Gros Morne Mountain, the second highest mountain peak in NL, has an elevation of 806m/2,644ft above sea level. The 16km hike from the parking lot has a bit of everything. Make sure you are prepared for a lengthy hike with lots of water, some snacks and suitable footwear. I've done the hike with friends of varying fitness and have completed round-trip in 5 hours but have also taken as long as 8 hours. One tradition I have maintained is enjoying a nice cold beer once we reach the summit. There are so many incredible aspects of this hike, start early in the day and give yourself ample time to stop and just enjoy the great outdoors.
Personally, I have two favourite spots along the 16km hike - first is 10 Mile Pond, which you will see about 8.5kms into the hike once reaching the summit and beginning the descent around the back of the mountain to the original ascending point. This beautiful "pond" as they say in NL is breathtaking to say the least.
My second, is the view and refreshing feeling of the small pond on the way back down the side of the mountain. It's deepest point is roughly 3ft which means you can walk across the entire thing and cool off those tired legs and feet. This point is roughly 10kms into the 16km hike.

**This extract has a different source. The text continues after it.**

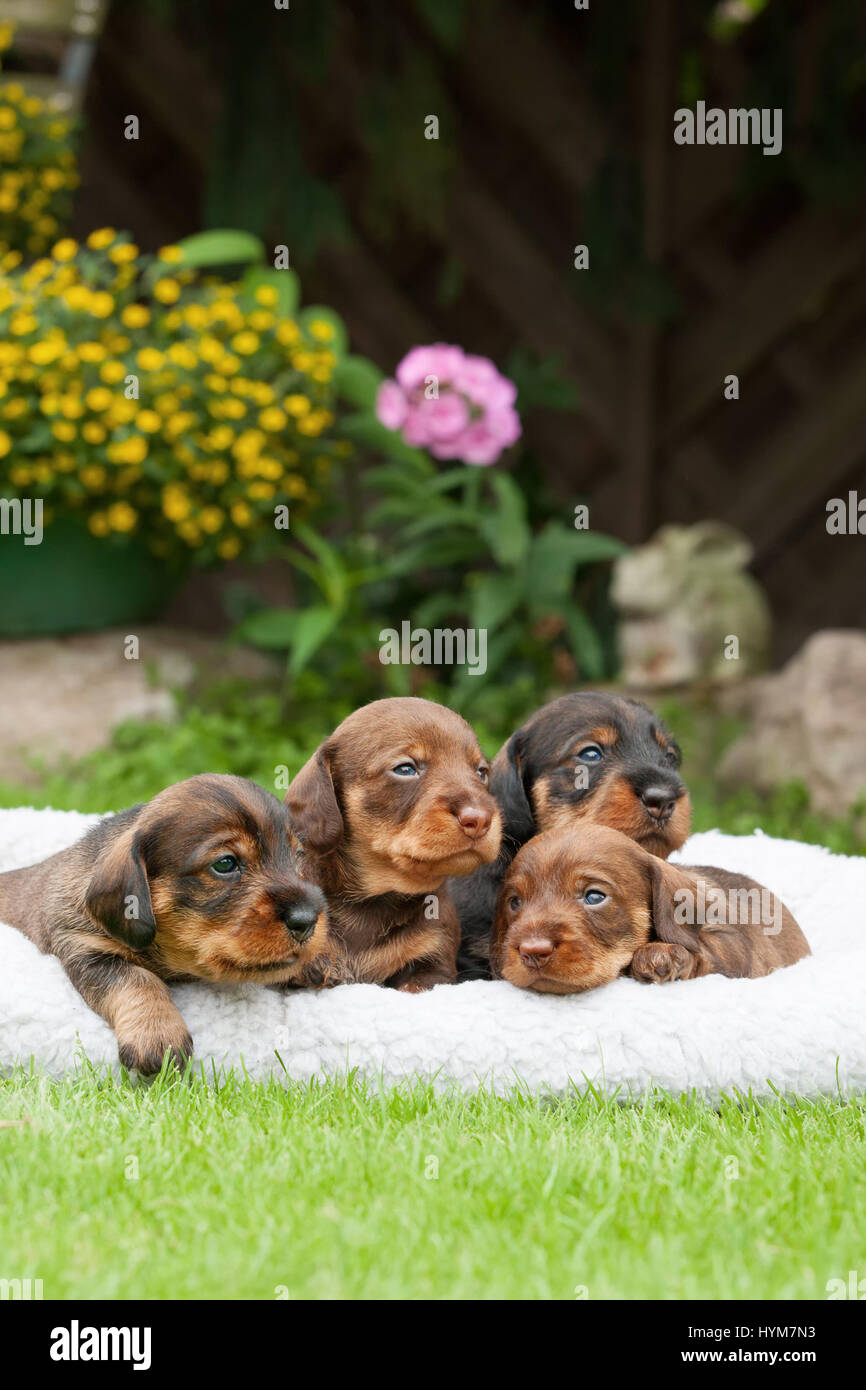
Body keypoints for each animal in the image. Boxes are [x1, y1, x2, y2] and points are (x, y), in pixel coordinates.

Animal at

Western Brook pond, which is a naturally formed fjord containing the highest rating of pure water possible, is another incredible area of this National Park. It is roughly a 25minute drive from the Gros Morne Visitor's Centre. The drive alone is magnificent as you have brazen Atlantic Ocean waves and wind battered vegetation on one side and then Long Range Mountains on the opposite. The hike to the base of the fjord is 3km and very easy. It is very flat and even wheelchair accessible.
We also took a guided boat tour with BonTours (roughly $60 CDN) and had an incredible time exploring this ancient area. The tour is 2 hours long and should be booked ahead of time to ensure availability. The tour guides were very knowledgeable and friendly, definitely a must on any trip to Gros Morne National Park!
Lastly, we have the Tablelands. This area of the Park more-so resembles Mars with its orange rock and vegetationless surface. This area of the Park is about a 1hour drive from the Park Visitor's Centre, which loops around Bonne Bay and through Wiltondale.
The hike/trail itself is fairly easy and has a fair amount of boardwalk for visitors to use. I went above and beyond to get to higher ground amongst this alien environment. It's a unique place not only to NL but to the world for its geological significance.
Shallow Bay, Gros Morne National Park

Weather can range quite broadly depending on the time of year. Summer months are beautiful and full of sun while Spring and Fall are cooler. Winter sees the area filled with snow and more wildlife such as Caribou, Arctic Hares, Moose (all year) and Black Bears (all year). If Winter is your time to shine be sure to check out snowshoeing and snowmobiling excursions throughout the park.
Overall this is one of the best National Park's I've yet to visit. If ever in Newfoundland & Labrador, this is a must see! It has something to offer every visitor, even white sandy beaches at Shallow Bay. And as they say in NL, Yes By!